South Florida was once a natural orchid paradise. Carl E. Lewis, director of Fairchild Tropical Botanic Garden in Coral Gables, will talk about a project being undertaken to restore native orchids to the environment, mostly at schools and urban tree plantings.
▪ Feb. 15: “Math, Art and the Coral Reef.”
Laurie Brooks, a Florida Park Service volunteer, brings her background in education, engineering and mathematics to her exploration of how a mathematician sees a coral reef and how an artist illustrates the mathematics of nature. Examples of how crochet can be used to model both reefs and mathematical concepts will be shown.
▪ Feb. 22: “Tracking the Matecumbe: Material Culture of the Prehistoric Florida Keys.”
Excavations into the largest preserved midden in the Keys have brought to light new data regarding the nature of prehistoric life in this environment. Traci Ardren, professor and chairwoman in the Department of Anthropology at the University of Miami, will address the political organization and environmental adaptations of pre-Columbian inhabitants and compare them to the well-known Calusa populations.
▪ March 1: “Tapping into Angler Knowledge to Understand Bonefish.”
Jennifer Rehage, fish ecologist and associate professor at Florida International University, has been studying how changes to the hydrology of the Everglades affect fish. She will tell the story of bonefish populations in Florida Bay and the Keys over the past 30 years using data collected from anglers, guides and fishing reports.
▪ March 8: “Cascading Disturbances: The Destruction and Restoration of Florida Bay’s Sponge Community.”
Sponges play a fundamental role in the Florida Bay ecosystem. Mark Butler, a professor at Old Dominion University, will describe the importance of these simplest of multi-celled organisms. He will discuss how changes in water quality have disturbed the system and caused the mass destruction of sponges, as well as sponge community restoration efforts.
▪ March 15: “The Puppet Masters: New Insights into the Mind-Altering Powers of Parasites.”
Kathleen McAuliffe, author of the book “This is Your Brain on Parasites, will tell how these crafty creatures evolved the means to manipulate the behavior of their hosts. She will report how tiny parasites can coax rats to approach cats, spiders to change their web designs and fish to draw the attention of predatory birds. Some parasites may even contribute to human mental illness.
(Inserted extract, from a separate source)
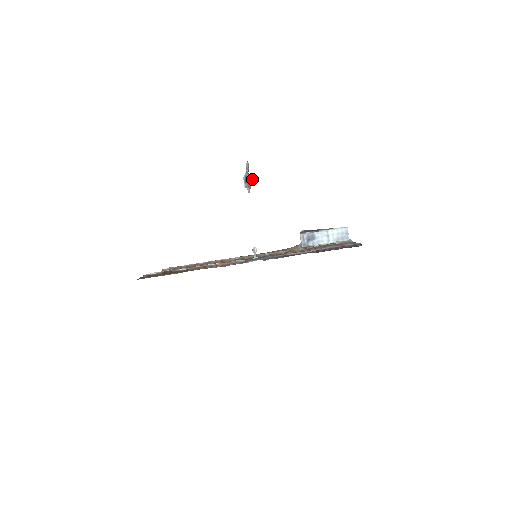
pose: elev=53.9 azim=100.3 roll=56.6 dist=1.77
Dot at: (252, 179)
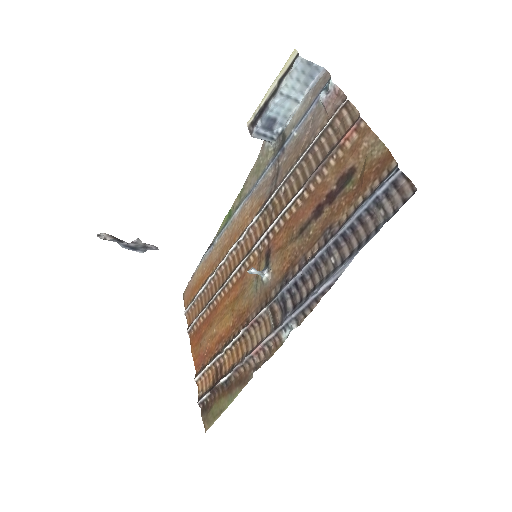
Dot at: (136, 240)
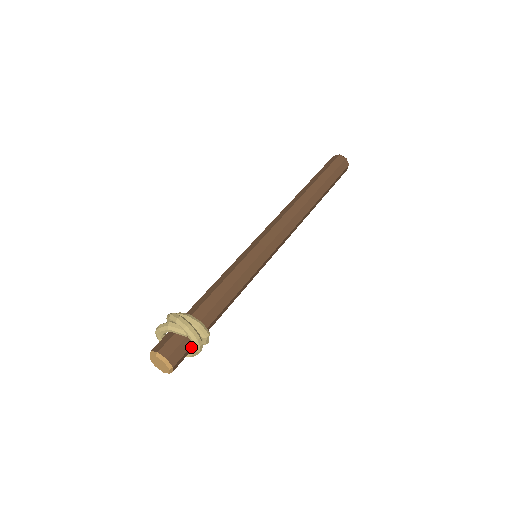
▪ March 22: “Gardening with Fish: Solar-Powered Aquaponic Systems.”
Aquaponic gardening is inexpensive, ecologically sound and socially responsible. Florida International University Ph.D. candidate Jaeson Clayborn will construct a model to show how easily one can grow vegetables with water circulated from fish tanks. This gardening method conserves water and yields more plants per square foot than traditional soil methods.
▪ March 29: “Go Native: The Why and How of Native Habitat Protection in the Keys.”
Misha McRae, executive director of the Key West Botanical Garden Society, will speak on the importance of planting natives in an area where anything tropical grows.